The new policy, enabled under provisions of the Immigration and Nationality Act, applies not just to the offending officials but also to their immediate families. It targets those responsible for direct censorship, those who engage in lawfare to silence political dissent, and those who try to export censorship mandates into American digital platforms.
While State Department officials were careful not to name specific individuals, the measure could impact Brazilian Supreme Court Justice Alexandre de Moraes—widely criticized for ordering the censorship of political opponents—and senior officials in the European Union overseeing the controversial Digital Services Act. The DSA has drawn backlash from U.S. leaders for its sweeping influence over American-based companies like Google, Meta, and X.
Rubio, who has led a significant shift in U.S. foreign policy priorities since assuming office at Foggy Bottom, previously shut down the State Department’s Global Engagement Center. That office had funneled taxpayer money to NGOs like the UK-based Global Disinformation Index, which was implicated in censorship pressure campaigns linked to U.S. intelligence entities.

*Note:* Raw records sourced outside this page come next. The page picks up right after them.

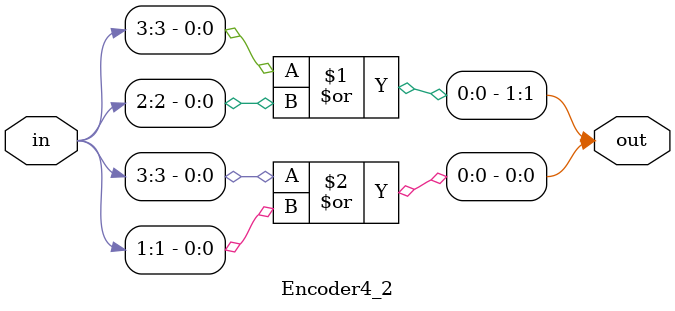
<source format=v>
`timescale 1ns / 1ps
module Encoder4_2(out, in);
    output [1:0] out;
    input [3:0] in;
	 
	 assign out[1] = in[3] | in[2];
    assign out[0] = in[3] | in[1];


endmodule

</source>
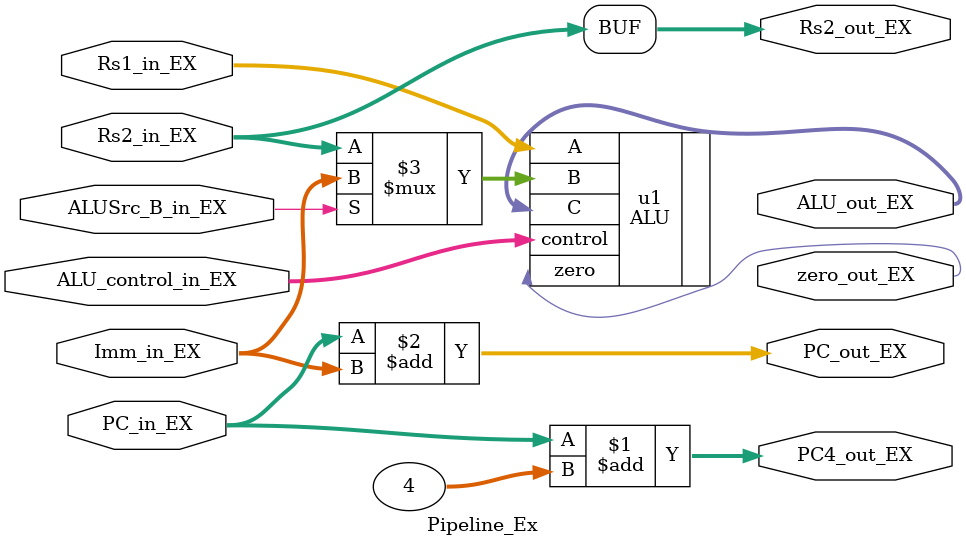
<source format=v>
`timescale 1ns / 1ps

// This empty module with port declaration file causes synthesis tools to infer a black box for IP.
// The synthesis directives are for Synopsys Synplify support to prevent IO buffer insertion.
// Please paste the declaration into a Verilog source file or add the file as an additional source.
module Pipeline_Ex(PC_in_EX, Rs1_in_EX, Rs2_in_EX, Imm_in_EX, 
  ALUSrc_B_in_EX, ALU_control_in_EX, PC_out_EX, PC4_out_EX, zero_out_EX, ALU_out_EX, 
  Rs2_out_EX);

  input [31:0]PC_in_EX;
  input [31:0]Rs1_in_EX;
  input [31:0]Rs2_in_EX;
  input [31:0]Imm_in_EX;
  input ALUSrc_B_in_EX;
  input [3:0]ALU_control_in_EX;//[3:0]
  output [31:0]PC_out_EX;
  output [31:0]PC4_out_EX;
  output zero_out_EX;
  output [31:0]ALU_out_EX;
  output [31:0]Rs2_out_EX;


  assign PC4_out_EX = PC_in_EX + 4;
  assign PC_out_EX = PC_in_EX + Imm_in_EX;
  assign Rs2_out_EX = Rs2_in_EX;
  
  ALU u1(
    .A(Rs1_in_EX),
    .B(ALUSrc_B_in_EX ? Imm_in_EX : Rs2_in_EX),
    .control(ALU_control_in_EX),
    .C(ALU_out_EX),//!is reg
    .zero(zero_out_EX)
  );


endmodule

</source>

Just last week, the State Department hinted at potential Magnitsky Act sanctions against Moraes, whose aggressive speech controls in Brazil have become a global case study in judicial overreach. The Justice Committee in Congress also approved legislation aimed at banning him from entering the United States.
As part of the administration’s strategic realignment, Acting Undersecretary of State for Public Diplomacy Darren Beattie has been tasked with leading efforts to protect American free speech interests abroad. “Obviously, we don’t love the idea of the Europeans censoring their own citizens,” Beattie told The Wall Street Journal, “but the principal concern is these spillover effects affecting content-moderation policies and a variety of free-speech concerns within the United States.”
The administration’s stance is that U.S. free speech is not just a domestic issue but a strategic priority. A recent State Department communication said the U.S. “is committed to shutting down the global censorship-industrial complex.”
Under the new visa policy, sanctions could also apply to officials who threaten arrests or asset seizures against tech companies, or demand that U.S.-based firms alter content moderation policies in line with foreign censorship laws. It further covers foreign actors who try to punish U.S. residents for online speech, or order tech platforms to withhold payments to users in retaliation for political or social commentary.
The announcement is backed by the America First Policy Directive, an executive order signed by President Donald Trump in January, which declared that the protection of American citizens and their rights must remain a central objective of U.S. foreign policy.
The administration has made clear that it sees free speech not only as a constitutional right but also as a geopolitical asset. Vice President J.D. Vance, speaking at the Munich Security Conference in February, warned against the rise of censorship regimes in Europe targeting populist movements like that of Marine Le Pen in France.